Lithuanian clothing retail chain

Apranga Group is a clothing retail chain in Lithuania and the Baltic states. Apranga group consists of the main company APB "Apranga" and 18 subsidiary companies. Aprangas Group manages a network of 166 stores in the Baltic countries.

It runs stores under various brands, often under franchise agreements, including:
- Zara, Pull and Bear, and Bershka
- Mango, Stradivarius.
- Hugo Boss, Emporio Armani, and other luxury brands.

Apranga is listed on the NASDAQ OMX Vilnius Stock Exchange and is owned by MG Baltic.
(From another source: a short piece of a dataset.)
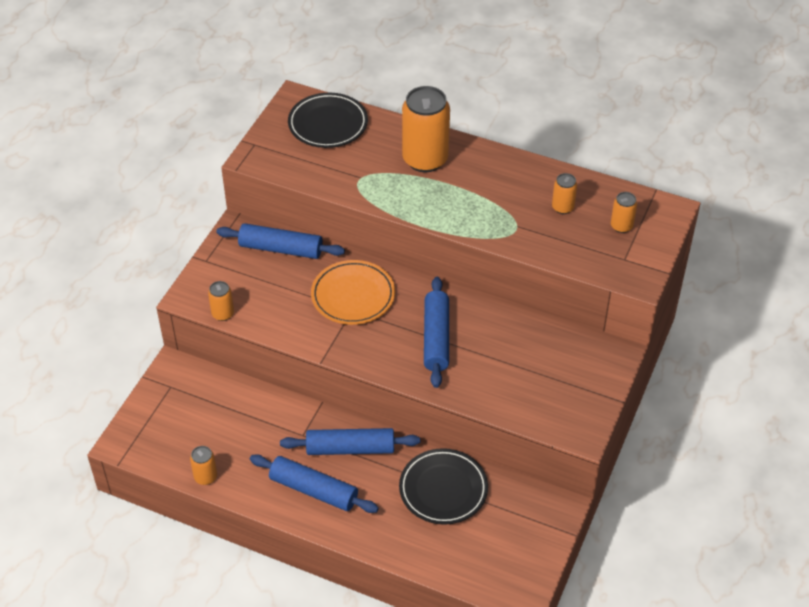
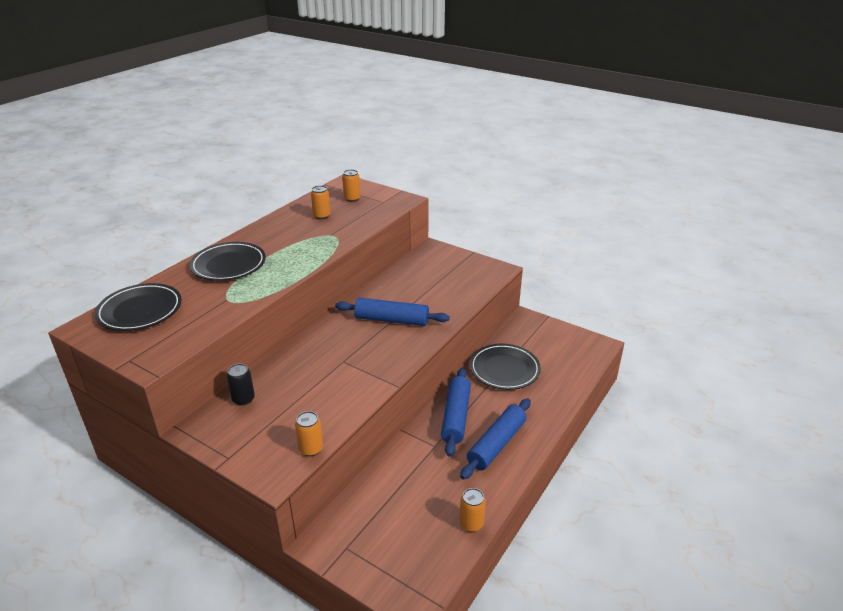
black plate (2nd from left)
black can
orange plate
In 2007, Euromoney ranked it 1st in Lithuania among "Emerging Europe's Best Managed Companies" In 2009, Apranga made a net loss of 17 m LTL on retail turnover of 393 m LTL. As of 2014, Apranga owned 152 stores, of which 94 were in Lithuania, 43 in Latvia and 15 in Estonia. As of April 1, 2014, the sales area was 70,400 square meters.

Apranga has 192 stores around the Baltic States.